→ Source text:
———

What this shows: the X-learner turns the problem into two imputed-effect regressions. Its appeal is clearest when one arm has many more observations than the other.

Manual X-Learner Summary

Now we evaluate the manual X-learner’s test-set CATE estimates.

manual_x_summary = pd.DataFrame(
    [
        {"metric": "test_estimated_ate", "value": manual_x_cate_test.mean()},
        {"metric": "test_true_ate", "value": true_cate_test.mean()},
        {"metric": "test_ate_error", "value": manual_x_cate_test.mean() - true_cate_test.mean()},
        {"metric": "test_cate_rmse", "value": np.sqrt(mean_squared_error(true_cate_test, manual_x_cate_test))},
        {"metric": "test_cate_correlation", "value": np.corrcoef(true_cate_test, manual_x_cate_test)[0, 1]},
        {"metric": "test_cate_spearman", "value": pd.Series(manual_x_cate_test).corr(pd.Series(true_cate_test), method="spearman")},
    ]
)

manual_x_summary.to_csv(TABLE_DIR / "06_manual_x_learner_summary.csv", index=False)
display(manual_x_summary)
metric value
0 test_estimated_ate 0.2849
1 test_true_ate 0.3015
2 test_ate_error -0.0166
3 test_cate_rmse 0.2523
4 test_cate_correlation 0.8275
5 test_cate_spearman 0.8324

What this shows: the manual X-learner gives us a transparent benchmark before using EconML’s implementation. The exact result depends heavily on the outcome and imputed-effect models.

Fit EconML SLearner

Now we fit EconML’s SLearner. It implements the same basic idea as the manual S-learner: one outcome model, treatment included internally, and effect estimates from treatment contrasts.

if not ECONML_AVAILABLE:
    raise ImportError(f"EconML is not available in this environment: {ECONML_VERSION}")

s_learner = SLearner(
    overall_model=RandomForestRegressor(n_estimators=200, min_samples_leaf=20, random_state=RANDOM_SEED + 10, n_jobs=-1)
)
s_learner.fit(Y_train, T_train, X=X_train, inference=None)
s_cate_test = np.ravel(s_learner.effect(X_test))

s_summary = pd.DataFrame(
    [
        {"metric": "test_estimated_ate", "value": s_cate_test.mean()},
        {"metric": "test_true_ate", "value": true_cate_test.mean()},
        {"metric": "test_ate_error", "value": s_cate_test.mean() - true_cate_test.mean()},
        {"metric": "test_cate_rmse", "value": np.sqrt(mean_squared_error(true_cate_test, s_cate_test))},
        {"metric": "test_cate_correlation", "value": np.corrcoef(true_cate_test, s_cate_test)[0, 1]},
        {"metric": "test_cate_spearman", "value": pd.Series(s_cate_test).corr(pd.Series(true_cate_test), method="spearman")},
    ]
)

s_summary.to_csv(TABLE_DIR / "06_econml_s_learner_summary.csv", index=False)

———

→ Given records:
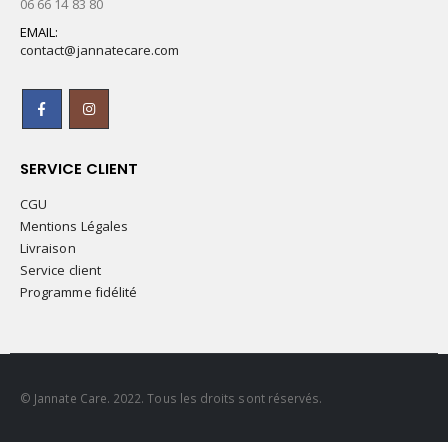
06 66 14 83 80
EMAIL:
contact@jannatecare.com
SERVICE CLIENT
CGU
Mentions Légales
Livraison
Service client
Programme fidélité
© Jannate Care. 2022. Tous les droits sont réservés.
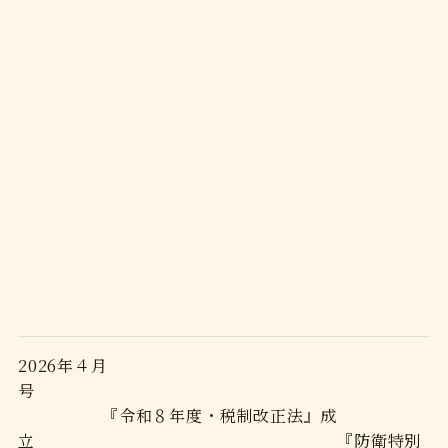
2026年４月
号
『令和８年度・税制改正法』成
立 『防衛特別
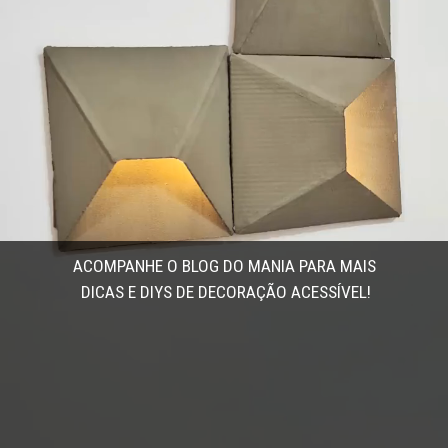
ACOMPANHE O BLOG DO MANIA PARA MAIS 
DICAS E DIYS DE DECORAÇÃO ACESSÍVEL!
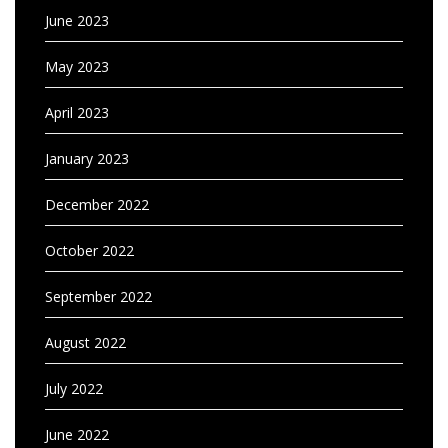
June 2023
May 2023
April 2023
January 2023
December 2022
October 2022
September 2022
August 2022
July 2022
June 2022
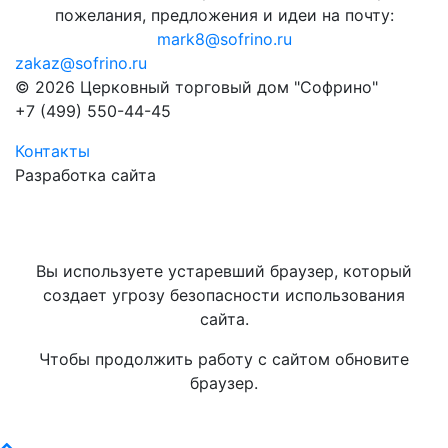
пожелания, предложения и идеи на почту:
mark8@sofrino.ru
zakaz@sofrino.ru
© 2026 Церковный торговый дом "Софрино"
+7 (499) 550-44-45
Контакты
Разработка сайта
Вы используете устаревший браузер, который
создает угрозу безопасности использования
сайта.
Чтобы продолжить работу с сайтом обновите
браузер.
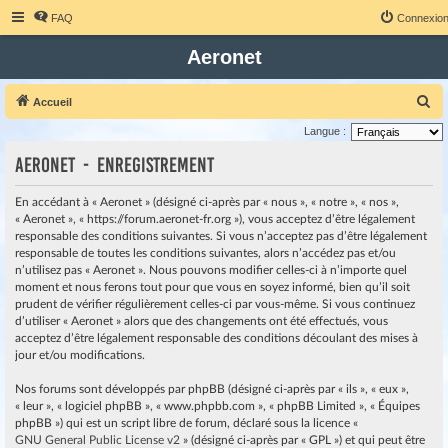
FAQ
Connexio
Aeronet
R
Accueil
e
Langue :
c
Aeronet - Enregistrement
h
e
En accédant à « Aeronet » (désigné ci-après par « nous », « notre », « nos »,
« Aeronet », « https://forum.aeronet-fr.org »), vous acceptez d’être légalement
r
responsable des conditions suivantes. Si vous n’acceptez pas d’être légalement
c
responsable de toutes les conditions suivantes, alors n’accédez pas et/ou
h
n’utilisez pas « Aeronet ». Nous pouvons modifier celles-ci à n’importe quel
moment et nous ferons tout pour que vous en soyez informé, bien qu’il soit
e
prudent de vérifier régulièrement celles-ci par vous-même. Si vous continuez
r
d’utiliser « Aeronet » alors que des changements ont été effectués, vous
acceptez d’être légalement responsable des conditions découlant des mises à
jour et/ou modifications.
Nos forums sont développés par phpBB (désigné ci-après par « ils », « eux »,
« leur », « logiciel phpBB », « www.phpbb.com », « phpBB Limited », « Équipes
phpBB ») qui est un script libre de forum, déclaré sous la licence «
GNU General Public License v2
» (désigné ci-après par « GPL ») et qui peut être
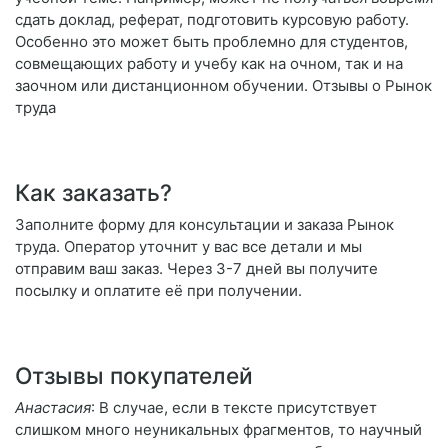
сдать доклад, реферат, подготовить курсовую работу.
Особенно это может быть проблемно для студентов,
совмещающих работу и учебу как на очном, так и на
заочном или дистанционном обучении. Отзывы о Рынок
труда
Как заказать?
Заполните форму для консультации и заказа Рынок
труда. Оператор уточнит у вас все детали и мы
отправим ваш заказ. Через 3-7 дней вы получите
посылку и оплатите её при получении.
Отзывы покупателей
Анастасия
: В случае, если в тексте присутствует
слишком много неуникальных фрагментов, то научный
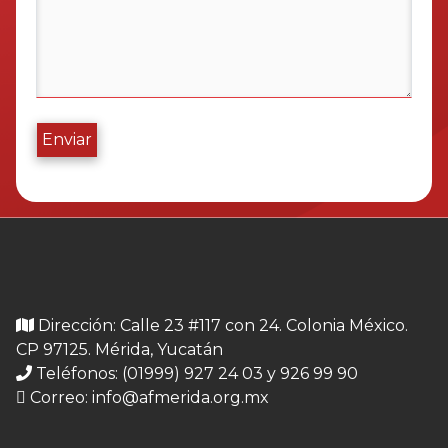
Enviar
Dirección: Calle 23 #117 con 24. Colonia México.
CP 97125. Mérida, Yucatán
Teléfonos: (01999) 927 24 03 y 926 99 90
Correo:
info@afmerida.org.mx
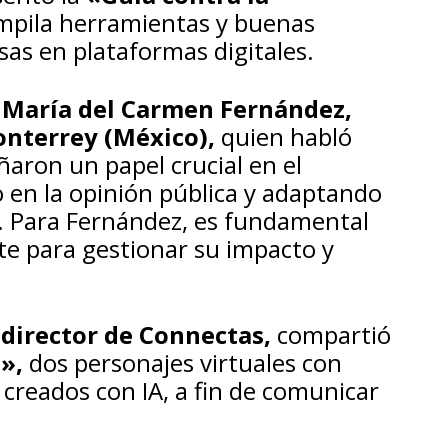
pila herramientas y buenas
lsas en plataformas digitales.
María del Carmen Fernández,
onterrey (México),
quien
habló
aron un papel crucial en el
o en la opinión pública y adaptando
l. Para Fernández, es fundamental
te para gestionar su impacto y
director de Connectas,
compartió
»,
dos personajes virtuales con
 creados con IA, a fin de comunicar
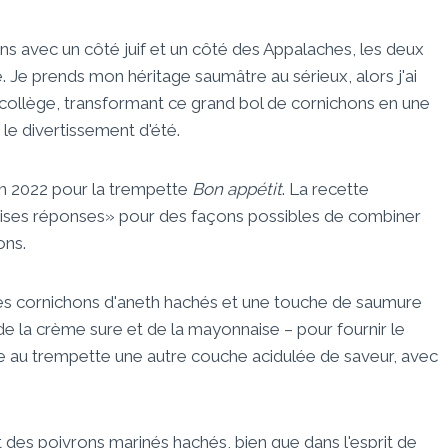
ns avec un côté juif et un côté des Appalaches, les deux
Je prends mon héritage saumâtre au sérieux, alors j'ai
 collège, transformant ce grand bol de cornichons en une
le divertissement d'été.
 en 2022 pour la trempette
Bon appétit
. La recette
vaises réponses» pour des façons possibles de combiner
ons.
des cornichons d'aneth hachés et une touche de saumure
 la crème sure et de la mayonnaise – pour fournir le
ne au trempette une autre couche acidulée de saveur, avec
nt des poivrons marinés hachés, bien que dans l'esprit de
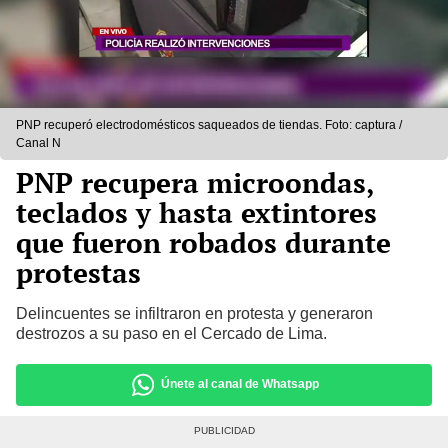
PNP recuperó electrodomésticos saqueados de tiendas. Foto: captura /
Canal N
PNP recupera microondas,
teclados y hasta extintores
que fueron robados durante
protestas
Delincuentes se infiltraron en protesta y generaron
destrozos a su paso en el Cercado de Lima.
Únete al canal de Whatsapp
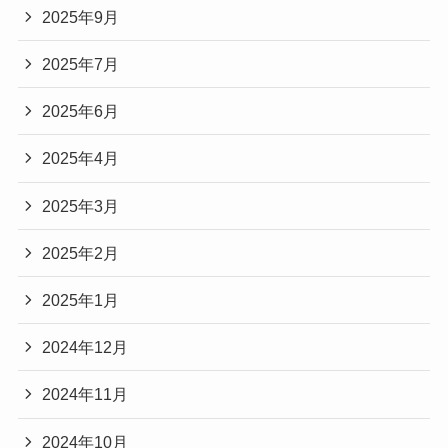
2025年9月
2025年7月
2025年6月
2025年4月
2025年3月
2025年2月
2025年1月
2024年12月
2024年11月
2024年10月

———

→ Work item A:
In the meta-learner excerpt, what reason is given for building the manual X-learner before using EconML? What is its exact result said to depend on? Answer in one to three sentences.
→ Work item B:
Answer these from the meta-learner excerpt:
(i) What test_cate_rmse value does the manual X-learner summary report?
(ii) Which model is passed as overall_model to SLearner, and with what n_estimators and min_samples_leaf?
(iii) Under what file name is the SLearner summary saved?
→ Work item C:
From the meta-learner excerpt, extract everything from "Fit EconML SLearner" down to "s_cate_test = np.ravel(s_learner.effect(X_test))".

→ Answer area A:
The manual X-learner provides a transparent benchmark before EconML's implementation is used. Its exact result depends heavily on the outcome and imputed-effect models.

→ Answer area B:
(i) 0.2523
(ii) RandomForestRegressor, with n_estimators=200 and min_samples_leaf=20
(iii) 06_econml_s_learner_summary.csv (in TABLE_DIR)

→ Answer area C:
Fit EconML SLearner

Now we fit EconML’s SLearner. It implements the same basic idea as the manual S-learner: one outcome model, treatment included internally, and effect estimates from treatment contrasts.

if not ECONML_AVAILABLE:
    raise ImportError(f"EconML is not available in this environment: {ECONML_VERSION}")

s_learner = SLearner(
    overall_model=RandomForestRegressor(n_estimators=200, min_samples_leaf=20, random_state=RANDOM_SEED + 10, n_jobs=-1)
)
s_learner.fit(Y_train, T_train, X=X_train, inference=None)
s_cate_test = np.ravel(s_learner.effect(X_test))